ボルトンでもやっぱり1人ぼっちの世界の中田w

原田公樹(スポーツyeah!)

最後の最後まで身勝手な男だった。半年前から決めていたというなら、なぜそれを
事前に公表しなかったのだろうか。中田ヒデクラスになら社会的な責任というものが
あるはずだ。ブラジル戦のあと、一人で泣いたりして、格好悪すぎる。もし、引退を明
らかにしていたら、ほかの選手たちと、もう少し上手くやれたはずだ。

ボルトンでもひとりでいることが多く、いつも寂しそうだった。でもチームメイトとまじわ
ろうという努力はほとんどしなかった。ボルトンの広報が、記者の取材に応じるように
機会を作っても、いつも固く断っていた。たくさんの人と付き合うのが苦手で、ごく限ら
れた人としか付き合えないタイプなのはわかる。でもサッカーはチームスポーツで、
プロサッカーはメディアとの連動がなければ存在できない。

ボルトンの戦術にも最後まで馴染もうとしなかった。確かにアラダイス監督のサッカー
は特殊で、ヒデの得意とするプレーが生かされるような戦術ではなかったが、最善を
尽くすのが、プロ選手というものだ。ヒデは未完成なのに、早くに自分を分厚い殻で
囲ってしまい、気に入ったものしか受け付けなくなった。

もっとも、外部との接触を避け、殻の中で血のにじむ努力をしたから、イタリアではあ
る程度、成功したのだろう。でも、パルマのころ壁にぶつかり、その後ずっともがいて
いるように見えた。
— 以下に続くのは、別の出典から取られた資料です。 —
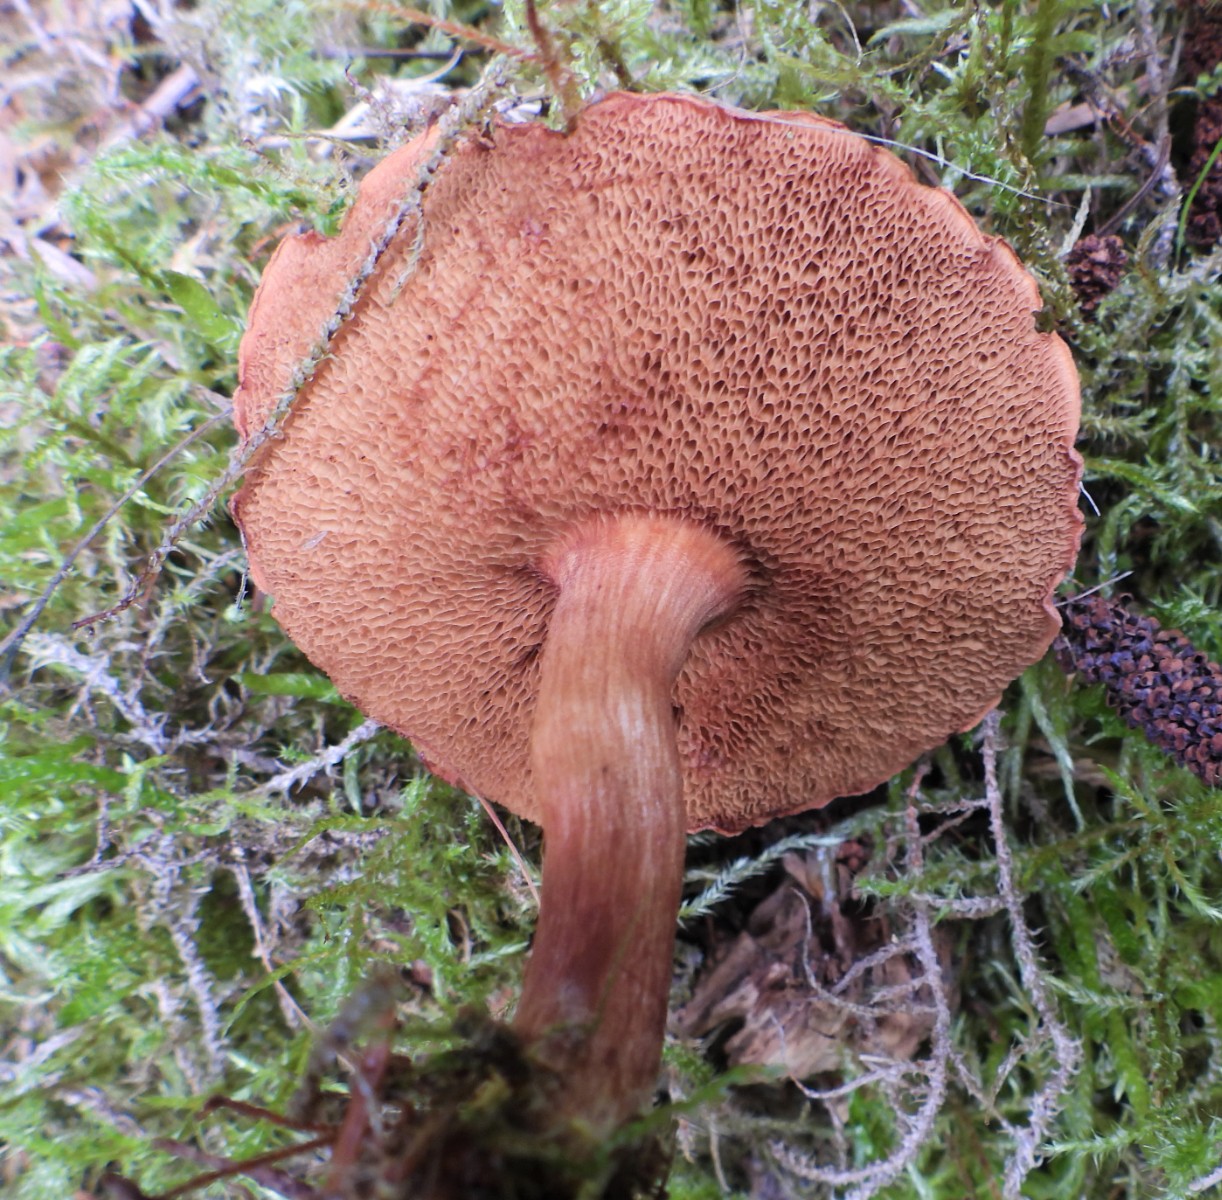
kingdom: Fungi
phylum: Basidiomycota
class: Agaricomycetes
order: Boletales
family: Boletaceae
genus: Chalciporus
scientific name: Chalciporus piperatus
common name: peberrørhat
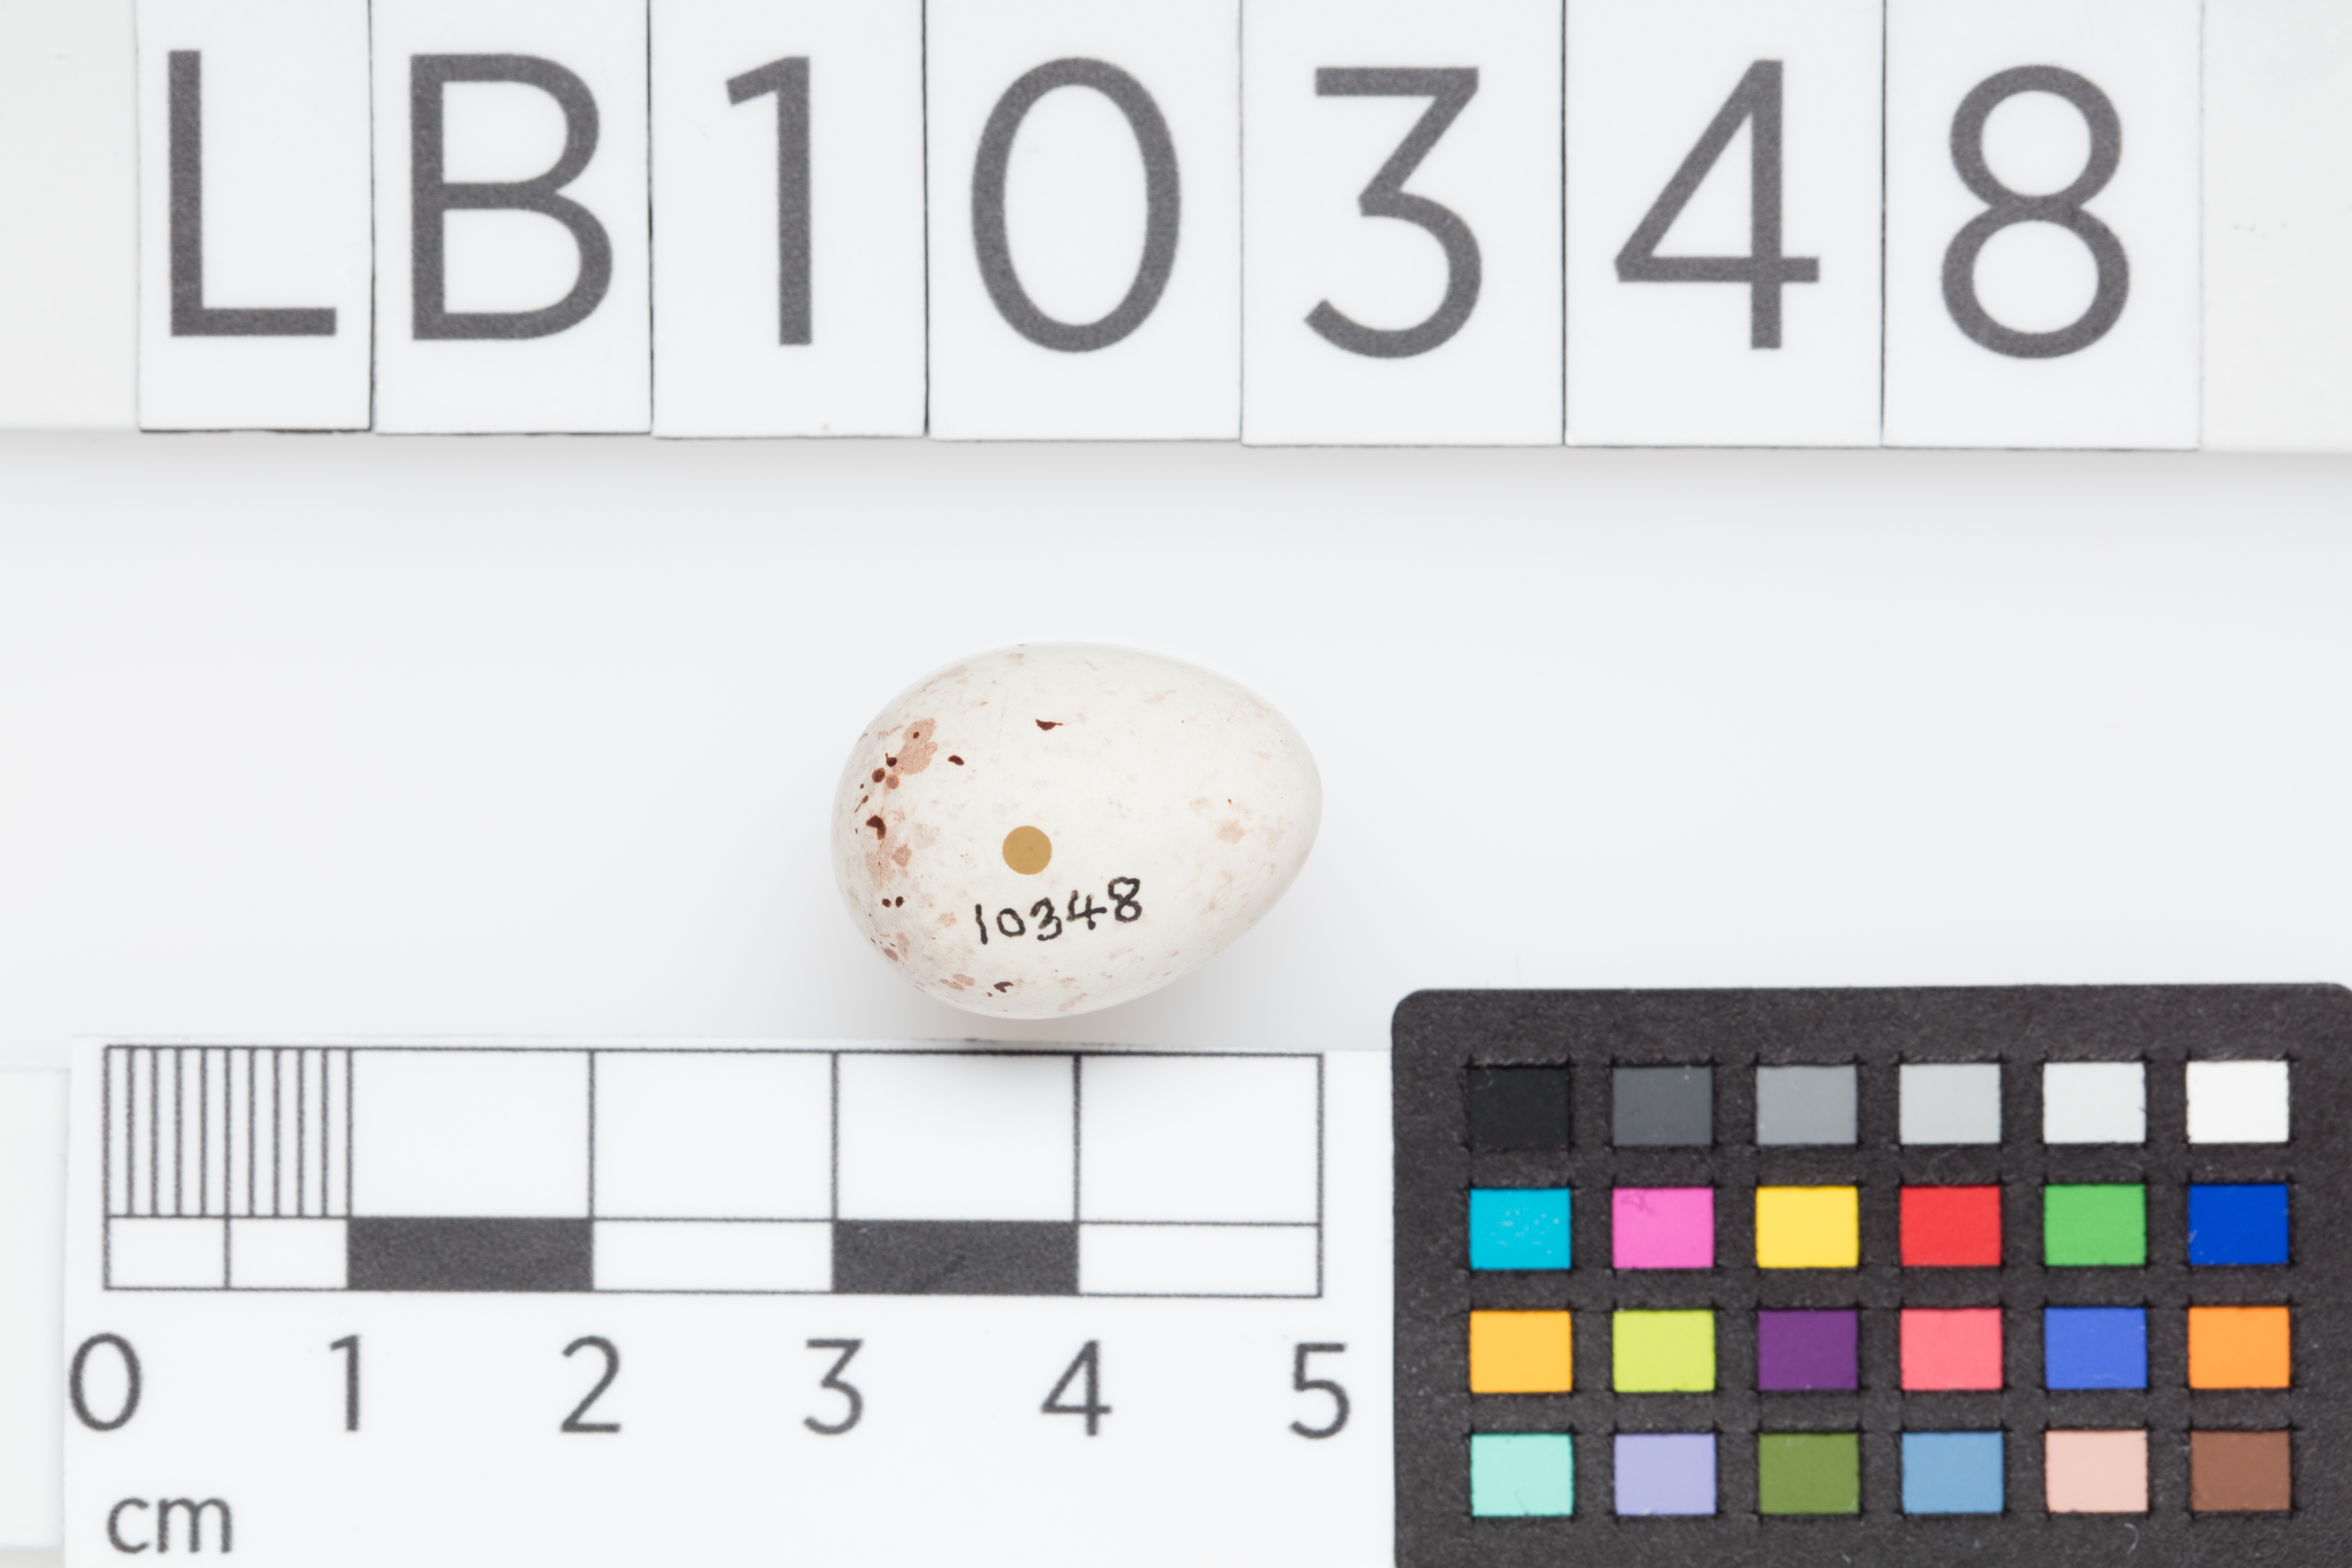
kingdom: Plantae
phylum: Tracheophyta
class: Liliopsida
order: Poales
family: Poaceae
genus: Chloris
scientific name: Chloris chloris
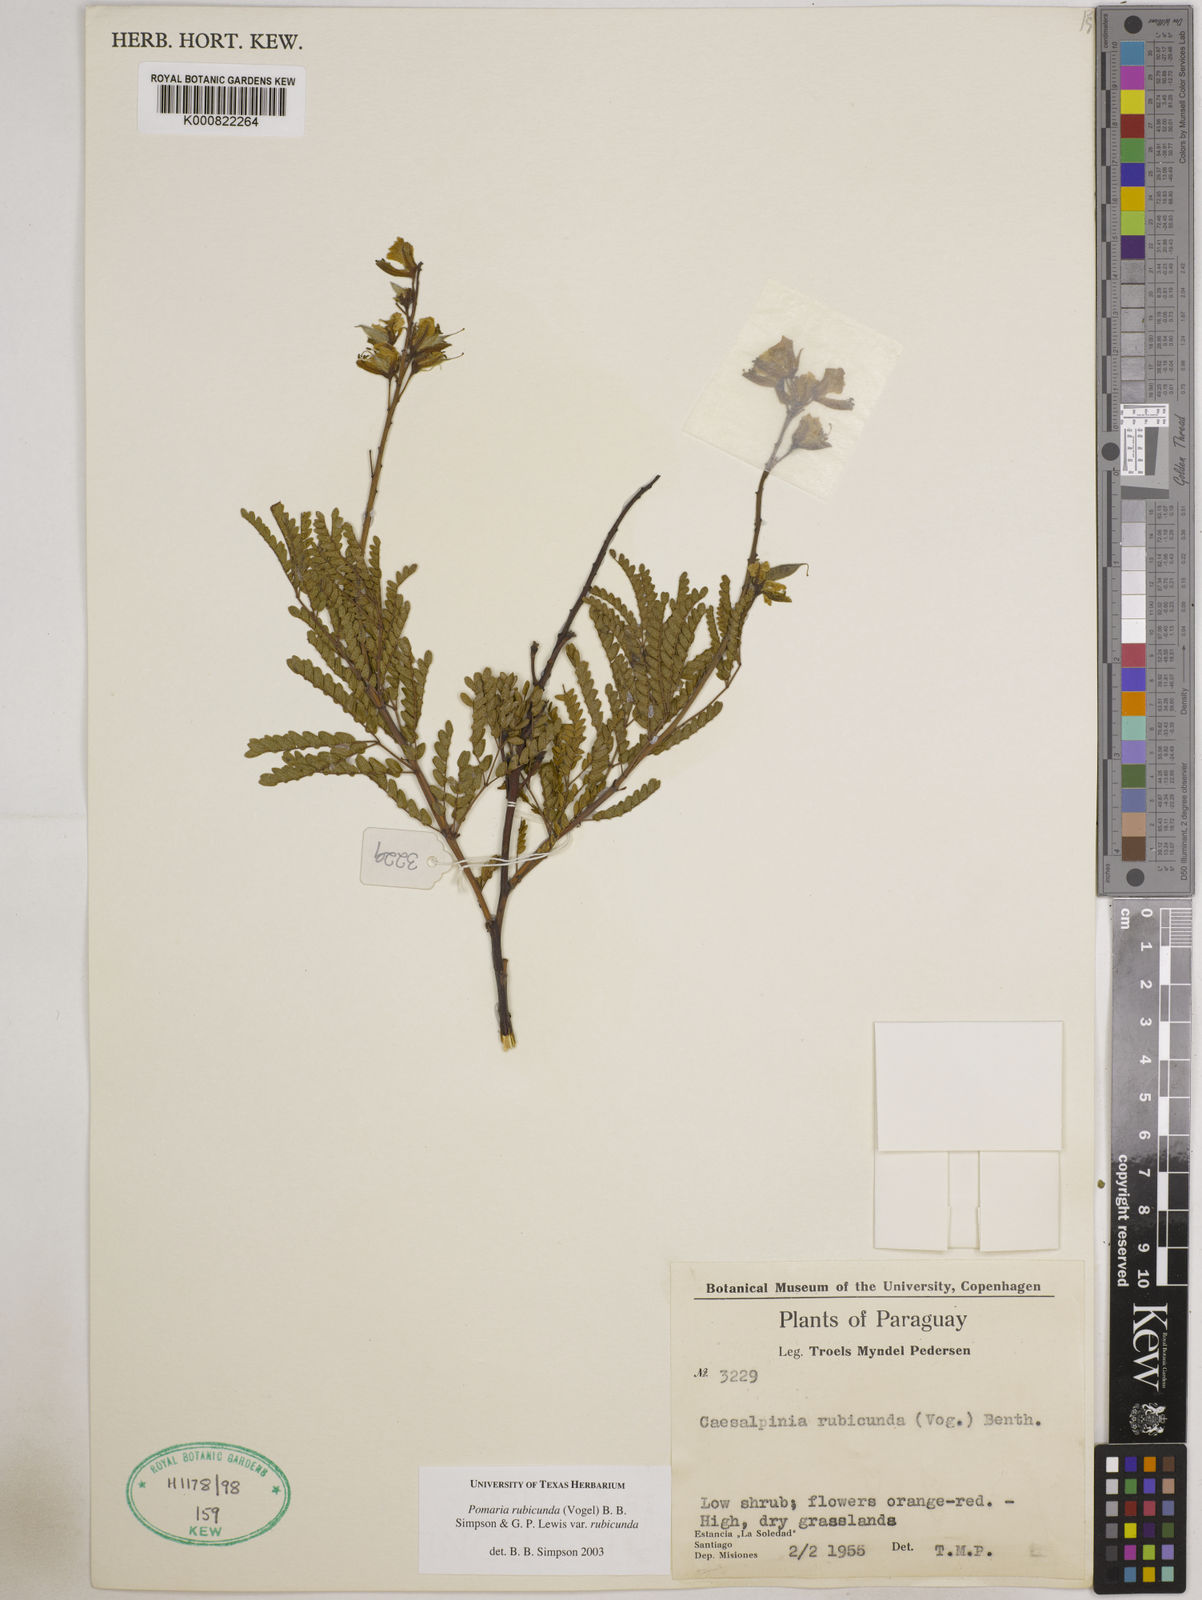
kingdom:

いつかそれを越えようとするとき、ヒデは殻から出てくる、と待って
いた。でも突然、殻ごと消えた。

いつも人とは変わったことがしたいヒデのことだ。きっとジェームス・ディーンのような
伝説になりたかったのだろう。日本のメディアはヒデの突然の引退をあまりにも美化
しすぎではないか。川淵キャプテンですら「ヒデらしい鮮やかな決断だ」というのだか
ら。この様子ならヒデのシナリオ通りに事は運びそうだ。

でも僕にはただの格好つけが、途中で逃げ出したようにしか見えない。